The researchers assume that this may be an explanation for the fact that adults can’t remember any experiences of their early childhood. And parents may thus understand why their children can remember some things and can’t remember others: some things that a child learned in a quiet mood may no longer be accessible when the child is upset. “In this study we only looked at one age group,” says Sabine Seehagen. “Further research will be necessary to explore how the relation between mood and memory develops with increasing age.”

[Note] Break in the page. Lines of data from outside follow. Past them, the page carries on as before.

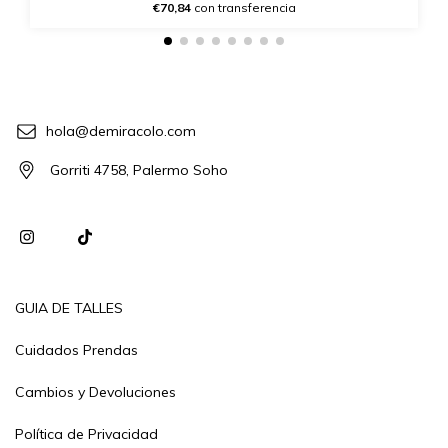
€70,84
con transferencia
hola@demiracolo.com
Gorriti 4758, Palermo Soho
GUIA DE TALLES
Cuidados Prendas
Cambios y Devoluciones
Política de Privacidad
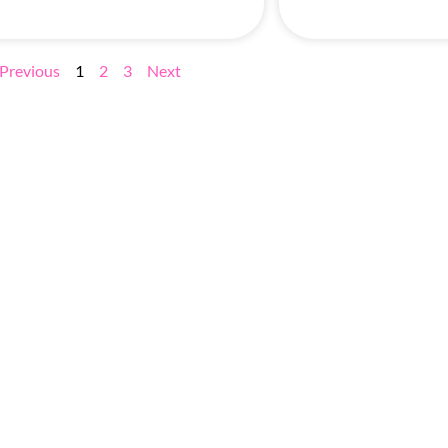
Previous
1
2
3
Next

About this learning and memory research article

Source:
RUB
Contacts:
Sabine Seehagen – RUB
Image Source:
The image is credited to Lutz Leitmann.

Original Research: Open access
“State‐Dependent Memory in Infants” by Sabine Seehagen, Silvia Schneider, Katharina Sommer, Laura La Rocca, Carolin Konrad. Child Development.


Abstract

State‐Dependent Memory in Infants

Why do infants remember some things and not others? Human infants frequently cycle through different states such as calm attentiveness, wakeful activity, and crying. Given that cognitive processes do not occur in isolation, such fluctuations in internal state might influence memory processing. In the present experiment, declarative memory in 9‐month‐old infants (N = 96) was heavily state dependent. Infants exhibited excellent retention of a deferred imitation task after a 15‐min delay if their state at encoding was identical to their state at retrieval (e.g., calm). Infants failed to exhibit retention if their state at encoding was different from their state at retrieval (e.g., calm vs. animated). Infant memory processing depends on internal cues.